School of hard knocks teaches well. Unfortunately I know I'll bang my head again down the road. 
So you can see above , I radiused the fretboard and bound the neck, but I made a big mistake. I measured the tang width of the frets I removed and not the width at the barbs. I should have done more ... guessing that my slot width was close enough was a big mistake. 
The first fret I tried to install failed to insert and chipped the slots. ( glad I didn't do the zero fret first, probably would have fractured). 
The medium wire I had used was about .005" wider across the barbs compared to two other types of wire that I have. ..huh ! 
I've been able to see is that most wire suppliers don't specify the barb width. 
When I double checked fret slots, they appear narrower than I expected, 0.018", is pretty snug on some frets. 

My other wide fret wire, is a close (within a thou give or take) measure across the barbs to my original with a possible 
slight wider tang too.

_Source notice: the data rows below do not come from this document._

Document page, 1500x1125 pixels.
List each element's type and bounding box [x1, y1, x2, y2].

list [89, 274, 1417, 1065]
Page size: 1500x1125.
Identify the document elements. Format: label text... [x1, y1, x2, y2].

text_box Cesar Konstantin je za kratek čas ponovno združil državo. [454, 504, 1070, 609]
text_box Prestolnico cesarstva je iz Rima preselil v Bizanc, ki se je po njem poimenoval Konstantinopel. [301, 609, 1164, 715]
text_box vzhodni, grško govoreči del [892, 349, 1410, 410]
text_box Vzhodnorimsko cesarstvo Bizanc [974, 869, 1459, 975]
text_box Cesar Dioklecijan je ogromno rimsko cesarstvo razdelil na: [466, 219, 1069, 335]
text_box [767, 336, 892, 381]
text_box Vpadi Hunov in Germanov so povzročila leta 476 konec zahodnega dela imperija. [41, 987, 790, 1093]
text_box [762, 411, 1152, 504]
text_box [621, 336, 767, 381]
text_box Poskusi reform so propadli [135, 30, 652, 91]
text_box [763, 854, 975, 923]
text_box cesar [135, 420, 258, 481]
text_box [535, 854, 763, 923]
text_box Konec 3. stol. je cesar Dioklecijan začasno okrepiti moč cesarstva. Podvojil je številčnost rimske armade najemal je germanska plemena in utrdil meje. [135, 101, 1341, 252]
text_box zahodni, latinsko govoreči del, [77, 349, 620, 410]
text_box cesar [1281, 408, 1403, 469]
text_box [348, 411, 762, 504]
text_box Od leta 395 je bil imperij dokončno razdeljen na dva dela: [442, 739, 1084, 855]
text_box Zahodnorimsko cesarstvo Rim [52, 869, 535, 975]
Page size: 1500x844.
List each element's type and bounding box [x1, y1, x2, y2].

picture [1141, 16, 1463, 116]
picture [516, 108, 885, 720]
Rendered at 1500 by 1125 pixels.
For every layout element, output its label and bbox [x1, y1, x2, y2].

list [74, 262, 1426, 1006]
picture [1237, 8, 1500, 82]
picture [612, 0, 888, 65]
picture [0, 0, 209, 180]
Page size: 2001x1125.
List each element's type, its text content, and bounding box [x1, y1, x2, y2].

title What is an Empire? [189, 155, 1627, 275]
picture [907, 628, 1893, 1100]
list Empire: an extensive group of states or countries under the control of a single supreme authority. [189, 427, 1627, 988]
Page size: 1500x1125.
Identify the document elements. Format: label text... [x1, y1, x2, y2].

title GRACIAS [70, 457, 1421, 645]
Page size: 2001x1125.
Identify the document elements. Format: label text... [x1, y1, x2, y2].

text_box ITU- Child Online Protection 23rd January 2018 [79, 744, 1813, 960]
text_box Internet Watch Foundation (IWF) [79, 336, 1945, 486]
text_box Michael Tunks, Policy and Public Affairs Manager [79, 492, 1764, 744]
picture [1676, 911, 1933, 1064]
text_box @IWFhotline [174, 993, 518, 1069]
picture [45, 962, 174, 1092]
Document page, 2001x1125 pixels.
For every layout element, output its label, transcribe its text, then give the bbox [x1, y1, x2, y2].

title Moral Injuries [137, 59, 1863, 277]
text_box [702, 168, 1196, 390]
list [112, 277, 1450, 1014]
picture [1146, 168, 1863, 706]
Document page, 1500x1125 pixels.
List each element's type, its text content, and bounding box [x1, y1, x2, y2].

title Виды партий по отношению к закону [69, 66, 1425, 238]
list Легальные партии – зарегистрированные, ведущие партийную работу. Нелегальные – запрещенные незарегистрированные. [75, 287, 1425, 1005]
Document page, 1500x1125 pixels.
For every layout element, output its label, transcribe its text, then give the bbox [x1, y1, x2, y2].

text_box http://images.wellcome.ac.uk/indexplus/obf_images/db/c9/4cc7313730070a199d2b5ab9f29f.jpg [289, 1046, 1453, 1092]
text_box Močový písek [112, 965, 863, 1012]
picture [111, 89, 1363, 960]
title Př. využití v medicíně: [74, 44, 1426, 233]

I have a headache now  
I compared a spare SM fretboard I have and for sure I have a narrow slot issue. 

So before I proceed, I'm waiting on refret file set from Stewmac so I can try to open slots up wider. I also have reached out to the wire supplier 
to see if this difference was evident in other samples of these two specific stock items. Suspecting that these differences can and do happen. 

That narrow wood above fret 0 makes me very nervous, and I contemplate filing off most of the barb material and gluing that fret. 
This week, getting some experience with chip repair.